A British couple are facing the heartbreaking prospect of having to leave their newborn baby daughter in China due to issues with getting her a passport. Callum Bentley and his wife Neelam are currently living in Shanghai, where they work as teacher.
Baby Isabelle was born in February and the family is due to return to the UK in July after completing two years of work in China. With that in mind, they set the wheels in motion to get Isabelle a passport soon after she was born, reports StokeonTrentLive.
Callum, 32, had a meeting with a British government representative in Shanghai and believed that the application was moving forward. But then in April the city went into a strict lockdown as part of China's strategy to control Covid.
Since then, the Passport Office has requested the original copy of Isabelle's birth certificate in order to produce the passport. But lockdown restrictions have been so tight that the postal service has been suspended, meaning he cannot send the document.
It means that Callum, from Stoke-on-Trent and Neelam, 36 and from Birmingham, are now in fear that they will have no choice but to head back to the UK without their daughter when their visas expire at the end of July.
Callum said: "We received her birth certificate in early March and I made an appointment with the passport people here to start the application on the 17th, but it was cancelled due to the Covid outbreak, so we rearranged it for March 28. All the paperwork was submitted and the documents were sent off to the UK on the 30th. They took the payment two weeks later and we heard nothing from the Passport Office after this.

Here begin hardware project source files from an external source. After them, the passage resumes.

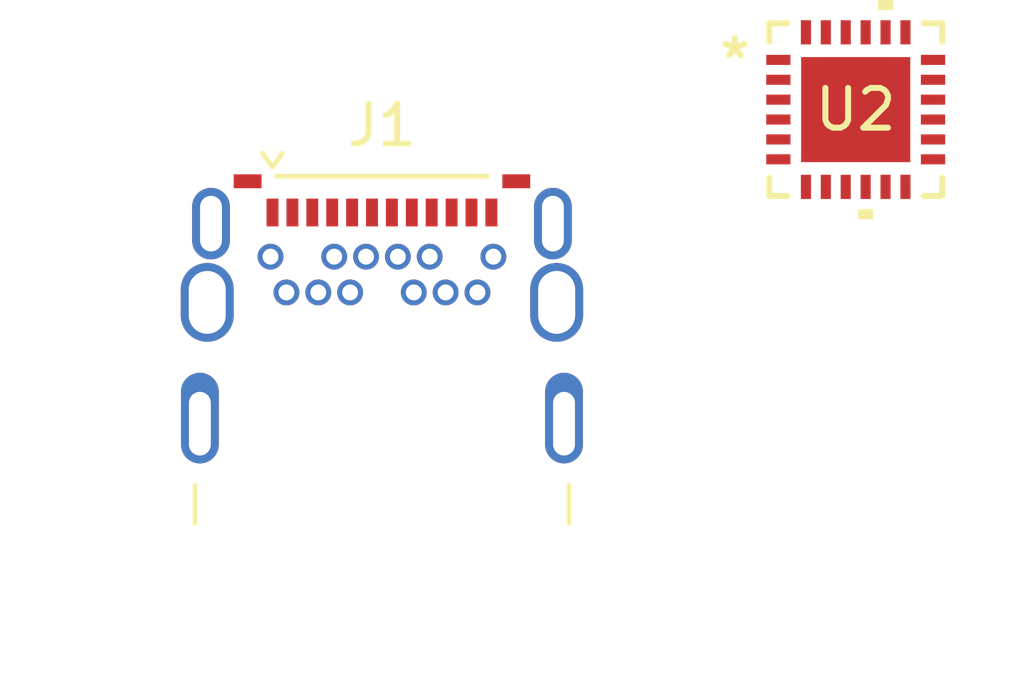
<source format=kicad_pcb>
(kicad_pcb
	(version 20241229)
	(generator "pcbnew")
	(generator_version "9.0")
	(general
		(thickness 1.6)
		(legacy_teardrops no)
	)
	(paper "A4")
	(layers
		(0 "F.Cu" signal)
		(2 "B.Cu" signal)
		(9 "F.Adhes" user "F.Adhesive")
		(11 "B.Adhes" user "B.Adhesive")
		(13 "F.Paste" user)
		(15 "B.Paste" user)
		(5 "F.SilkS" user "F.Silkscreen")
		(7 "B.SilkS" user "B.Silkscreen")
		(1 "F.Mask" user)
		(3 "B.Mask" user)
		(17 "Dwgs.User" user "User.Drawings")
		(19 "Cmts.User" user "User.Comments")
		(21 "Eco1.User" user "User.Eco1")
		(23 "Eco2.User" user "User.Eco2")
		(25 "Edge.Cuts" user)
		(27 "Margin" user)
		(31 "F.CrtYd" user "F.Courtyard")
		(29 "B.CrtYd" user "B.Courtyard")
		(35 "F.Fab" user)
		(33 "B.Fab" user)
		(39 "User.1" user)
		(41 "User.2" user)
		(43 "User.3" user)
		(45 "User.4" user)
	)
	(setup
		(pad_to_mask_clearance 0)
		(allow_soldermask_bridges_in_footprints no)
		(tenting front back)
		(pcbplotparams
			(layerselection 0x00000000_00000000_55555555_5755f5ff)
			(plot_on_all_layers_selection 0x00000000_00000000_00000000_00000000)
			(disableapertmacros no)
			(usegerberextensions no)
			(usegerberattributes yes)
			(usegerberadvancedattributes yes)
			(creategerberjobfile yes)
			(dashed_line_dash_ratio 12.000000)
			(dashed_line_gap_ratio 3.000000)
			(svgprecision 4)
			(plotframeref no)
			(mode 1)
			(useauxorigin no)
			(hpglpennumber 1)
			(hpglpenspeed 20)
			(hpglpendiameter 15.000000)
			(pdf_front_fp_property_popups yes)
			(pdf_back_fp_property_popups yes)
			(pdf_metadata yes)
			(pdf_single_document no)
			(dxfpolygonmode yes)
			(dxfimperialunits yes)
			(dxfusepcbnewfont yes)
			(psnegative no)
			(psa4output no)
			(plot_black_and_white yes)
			(sketchpadsonfab no)
			(plotpadnumbers no)
			(hidednponfab no)
			(sketchdnponfab yes)
			(crossoutdnponfab yes)
			(subtractmaskfromsilk no)
			(outputformat 1)
			(mirror no)
			(drillshape 1)
			(scaleselection 1)
			(outputdirectory "")
		)
	)
	(net 0 "")
	(net 1 "GND")
	(net 2 "Net-(J1-CC1)")
	(net 3 "USB_5V")
	(net 4 "Net-(J1-CC2)")
	(net 5 "unconnected-(U2-NC-Pad15)")
	(net 6 "unconnected-(U2-RESV-Pad21)")
	(net 7 "unconnected-(U2-INT-Pad12)")
	(net 8 "unconnected-(U2-RESV-Pad22)")
	(net 9 "unconnected-(U2-NC-Pad14)")
	(net 10 "unconnected-(U2-AUX_DA-Pad6)")
	(net 11 "unconnected-(U2-REGOUT-Pad10)")
	(net 12 "unconnected-(U2-NC-Pad2)")
	(net 13 "unconnected-(U2-AUX_CL-Pad7)")
	(net 14 "unconnected-(U2-FSYNC-Pad11)")
	(net 15 "unconnected-(U2-CPOUT-Pad20)")
	(net 16 "unconnected-(U2-NC-Pad3)")
	(net 17 "unconnected-(U2-NC-Pad17)")
	(net 18 "unconnected-(U2-AD0-Pad9)")
	(net 19 "unconnected-(U2-NC-Pad16)")
	(net 20 "unconnected-(U2-SDA-Pad24)")
	(net 21 "unconnected-(U2-CLKIN-Pad1)")
	(net 22 "unconnected-(U2-SCL-Pad23)")
	(net 23 "unconnected-(U2-VLOGIC-Pad8)")
	(net 24 "unconnected-(U2-VDD-Pad13)")
	(net 25 "unconnected-(U2-EPAD-Pad25)")
	(net 26 "unconnected-(U2-NC-Pad5)")
	(net 27 "unconnected-(U2-NC-Pad4)")
	(net 28 "unconnected-(U2-RESV-Pad19)")
	(net 29 "unconnected-(U2-GND-Pad18)")
	(footprint "IMU:QFN24_4X4X0P9-0P5_TDK-L" (layer "F.Cu") (at 94.5769 74.949685))
	(footprint "Connector_USB:USB_C_Receptacle_CNCTech_C-ARA1-AK51X" (layer "F.Cu") (at 82.6732 80.847399))
	(embedded_fonts no)
)

</source>
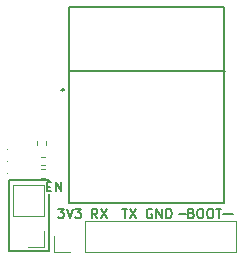
<source format=gbr>
%TF.GenerationSoftware,KiCad,Pcbnew,(6.0.0)*%
%TF.CreationDate,2022-03-25T10:48:22+03:00*%
%TF.ProjectId,Ringturnpage,52696e67-7475-4726-9e70-6167652e6b69,rev?*%
%TF.SameCoordinates,Original*%
%TF.FileFunction,Legend,Top*%
%TF.FilePolarity,Positive*%
%FSLAX46Y46*%
G04 Gerber Fmt 4.6, Leading zero omitted, Abs format (unit mm)*
G04 Created by KiCad (PCBNEW (6.0.0)) date 2022-03-25 10:48:22*
%MOMM*%
%LPD*%
G01*
G04 APERTURE LIST*
%ADD10C,0.150000*%
%ADD11C,0.200000*%
%ADD12C,0.120000*%
%ADD13C,0.100000*%
G04 APERTURE END LIST*
D10*
X135760000Y-100660000D02*
X135530000Y-100660000D01*
X135530000Y-94670000D02*
X138890000Y-94670000D01*
X150505000Y-97550000D02*
X149920000Y-97540000D01*
X153660000Y-97540000D02*
X154450000Y-97540000D01*
X138890000Y-95870000D02*
X138880000Y-100660000D01*
X135530000Y-100660000D02*
X135530000Y-94670000D01*
X138890000Y-100660000D02*
X135760000Y-100660000D01*
D11*
X147620476Y-97150000D02*
X147544285Y-97111904D01*
X147430000Y-97111904D01*
X147315714Y-97150000D01*
X147239523Y-97226190D01*
X147201428Y-97302380D01*
X147163333Y-97454761D01*
X147163333Y-97569047D01*
X147201428Y-97721428D01*
X147239523Y-97797619D01*
X147315714Y-97873809D01*
X147430000Y-97911904D01*
X147506190Y-97911904D01*
X147620476Y-97873809D01*
X147658571Y-97835714D01*
X147658571Y-97569047D01*
X147506190Y-97569047D01*
X148001428Y-97911904D02*
X148001428Y-97111904D01*
X148458571Y-97911904D01*
X148458571Y-97111904D01*
X148839523Y-97911904D02*
X148839523Y-97111904D01*
X149030000Y-97111904D01*
X149144285Y-97150000D01*
X149220476Y-97226190D01*
X149258571Y-97302380D01*
X149296666Y-97454761D01*
X149296666Y-97569047D01*
X149258571Y-97721428D01*
X149220476Y-97797619D01*
X149144285Y-97873809D01*
X149030000Y-97911904D01*
X148839523Y-97911904D01*
X138729523Y-95242857D02*
X138996190Y-95242857D01*
X139110476Y-95661904D02*
X138729523Y-95661904D01*
X138729523Y-94861904D01*
X139110476Y-94861904D01*
X139453333Y-95661904D02*
X139453333Y-94861904D01*
X139910476Y-95661904D01*
X139910476Y-94861904D01*
X142996666Y-97911904D02*
X142730000Y-97530952D01*
X142539523Y-97911904D02*
X142539523Y-97111904D01*
X142844285Y-97111904D01*
X142920476Y-97150000D01*
X142958571Y-97188095D01*
X142996666Y-97264285D01*
X142996666Y-97378571D01*
X142958571Y-97454761D01*
X142920476Y-97492857D01*
X142844285Y-97530952D01*
X142539523Y-97530952D01*
X143263333Y-97111904D02*
X143796666Y-97911904D01*
X143796666Y-97111904D02*
X143263333Y-97911904D01*
X150954285Y-97492857D02*
X151068571Y-97530952D01*
X151106666Y-97569047D01*
X151144761Y-97645238D01*
X151144761Y-97759523D01*
X151106666Y-97835714D01*
X151068571Y-97873809D01*
X150992380Y-97911904D01*
X150687619Y-97911904D01*
X150687619Y-97111904D01*
X150954285Y-97111904D01*
X151030476Y-97150000D01*
X151068571Y-97188095D01*
X151106666Y-97264285D01*
X151106666Y-97340476D01*
X151068571Y-97416666D01*
X151030476Y-97454761D01*
X150954285Y-97492857D01*
X150687619Y-97492857D01*
X151640000Y-97111904D02*
X151792380Y-97111904D01*
X151868571Y-97150000D01*
X151944761Y-97226190D01*
X151982857Y-97378571D01*
X151982857Y-97645238D01*
X151944761Y-97797619D01*
X151868571Y-97873809D01*
X151792380Y-97911904D01*
X151640000Y-97911904D01*
X151563809Y-97873809D01*
X151487619Y-97797619D01*
X151449523Y-97645238D01*
X151449523Y-97378571D01*
X151487619Y-97226190D01*
X151563809Y-97150000D01*
X151640000Y-97111904D01*
X152478095Y-97111904D02*
X152630476Y-97111904D01*
X152706666Y-97150000D01*
X152782857Y-97226190D01*
X152820952Y-97378571D01*
X152820952Y-97645238D01*
X152782857Y-97797619D01*
X152706666Y-97873809D01*
X152630476Y-97911904D01*
X152478095Y-97911904D01*
X152401904Y-97873809D01*
X152325714Y-97797619D01*
X152287619Y-97645238D01*
X152287619Y-97378571D01*
X152325714Y-97226190D01*
X152401904Y-97150000D01*
X152478095Y-97111904D01*
X153049523Y-97111904D02*
X153506666Y-97111904D01*
X153278095Y-97911904D02*
X153278095Y-97111904D01*
X139669523Y-97111904D02*
X140164761Y-97111904D01*
X139898095Y-97416666D01*
X140012380Y-97416666D01*
X140088571Y-97454761D01*
X140126666Y-97492857D01*
X140164761Y-97569047D01*
X140164761Y-97759523D01*
X140126666Y-97835714D01*
X140088571Y-97873809D01*
X140012380Y-97911904D01*
X139783809Y-97911904D01*
X139707619Y-97873809D01*
X139669523Y-97835714D01*
X140393333Y-97111904D02*
X140660000Y-97911904D01*
X140926666Y-97111904D01*
X141117142Y-97111904D02*
X141612380Y-97111904D01*
X141345714Y-97416666D01*
X141460000Y-97416666D01*
X141536190Y-97454761D01*
X141574285Y-97492857D01*
X141612380Y-97569047D01*
X141612380Y-97759523D01*
X141574285Y-97835714D01*
X141536190Y-97873809D01*
X141460000Y-97911904D01*
X141231428Y-97911904D01*
X141155238Y-97873809D01*
X141117142Y-97835714D01*
X145090476Y-97121904D02*
X145547619Y-97121904D01*
X145319047Y-97921904D02*
X145319047Y-97121904D01*
X145738095Y-97121904D02*
X146271428Y-97921904D01*
X146271428Y-97121904D02*
X145738095Y-97921904D01*
D12*
%TO.C,R9*%
X138533641Y-93730000D02*
X138226359Y-93730000D01*
X138533641Y-94490000D02*
X138226359Y-94490000D01*
D13*
%TO.C,D1*%
X135397500Y-92080000D02*
G75*
G03*
X135397500Y-92080000I-50000J0D01*
G01*
%TO.C,D3*%
X135400000Y-94110000D02*
G75*
G03*
X135400000Y-94110000I-50000J0D01*
G01*
D12*
%TO.C,J2*%
X141950000Y-100795000D02*
X154710000Y-100795000D01*
X141950000Y-98135000D02*
X154710000Y-98135000D01*
X141950000Y-100795000D02*
X141950000Y-98135000D01*
X140680000Y-100795000D02*
X139350000Y-100795000D01*
X139350000Y-100795000D02*
X139350000Y-99465000D01*
X154710000Y-100795000D02*
X154710000Y-98135000D01*
%TO.C,R7*%
X138610000Y-91406359D02*
X138610000Y-91713641D01*
X137850000Y-91406359D02*
X137850000Y-91713641D01*
%TO.C,R8*%
X138526141Y-93460000D02*
X138218859Y-93460000D01*
X138526141Y-92700000D02*
X138218859Y-92700000D01*
D13*
%TO.C,D2*%
X135392500Y-93100000D02*
G75*
G03*
X135392500Y-93100000I-50000J0D01*
G01*
D11*
%TO.C,IC1*%
X139960000Y-87050000D02*
X139960000Y-87050000D01*
X140560000Y-85450000D02*
X153770000Y-85450000D01*
X140560000Y-85350000D02*
X140560000Y-96650000D01*
X153760000Y-96650000D02*
X153760000Y-85350000D01*
X140160000Y-87050000D02*
X140160000Y-87050000D01*
X140560000Y-85350000D02*
X140560000Y-80050000D01*
X140560000Y-96650000D02*
X153760000Y-96650000D01*
X153760000Y-80050000D02*
X153760000Y-85350000D01*
X140560000Y-80050000D02*
X153760000Y-80050000D01*
X139960000Y-87050000D02*
G75*
G03*
X140160000Y-87050000I100000J0D01*
G01*
X140160000Y-87050000D02*
G75*
G03*
X139960000Y-87050000I-100000J0D01*
G01*
D12*
%TO.C,J3*%
X138490000Y-98995000D02*
X138490000Y-100325000D01*
X138490000Y-97725000D02*
X135830000Y-97725000D01*
X135830000Y-97725000D02*
X135830000Y-95125000D01*
X138490000Y-97725000D02*
X138490000Y-95125000D01*
X138490000Y-100325000D02*
X137160000Y-100325000D01*
X138490000Y-95125000D02*
X135830000Y-95125000D01*
%TD*%
M02*

</source>
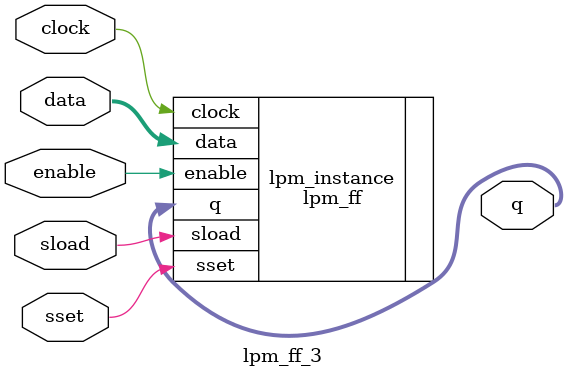
<source format=v>



module lpm_ff_3(enable,clock,sset,sload,data,q);
input enable;
input clock;
input sset;
input sload;
input [15:0] data;
output [15:0] q;

lpm_ff	lpm_instance(.enable(enable),.clock(clock),.sset(sset),.sload(sload),.data(data),.q(q));
	defparam	lpm_instance.LPM_AVALUE = 0;
	defparam	lpm_instance.LPM_FFTYPE = "DFF";
	defparam	lpm_instance.LPM_SVALUE = 1;
	defparam	lpm_instance.LPM_WIDTH = 16;

endmodule

</source>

"On Friday, May 12, six weeks after I applied, HMPO emailed to ask for the original birth certificate. I'd taken it with me when I went to the original appointment here, but they just made a photocopy and sent it to the UK. I don't understand why they didn't send off the original if a photocopy wasn't acceptable.
"We went into lockdown two days after that face-to-face appointment. We can't leave our apartment, and the postal service in Shanghai is currently suspended. I don't know when I will be able to post it, and either way it could be weeks for it to be processed. It's time we don't have. "
Callum said he had been calling the Passport Office regularly, but the calls weren't getting through. And emails seemed to generate only automated responses.
He added: "We're not trying to jump the queue or have anyone else's passports pushed back to process ours. We don't even need a passport as such, just something official that says our daughter can travel back to the UK.
"We just want to speak to a person. It's so frustrating that everywhere you go it's all done by computers and by email and you can't actually speak to a human to explain the situation. We're facing the risk of being separated from our 12-week-old daughter. My mum wants us back, but most importantly, she wants her granddaughter home."
Callum's mum Jackie, 60, who lives in Birches Head, said: "I've never even met my granddaughter, and the thought that she might have to stay there is just horrible. It's not even as if I can go and visit them."
StokeonTrentLive contacted the Home Office and it is understood that the case is being looked at.
A spokesman for the Home Office said the department could not comment on an individual case, but added: "The overwhelming majority of applications are completed within 10 weeks, with the latest figures showing 90% were completed within six weeks. But we cannot compromise security checks and people should apply with plenty of time prior to travelling.”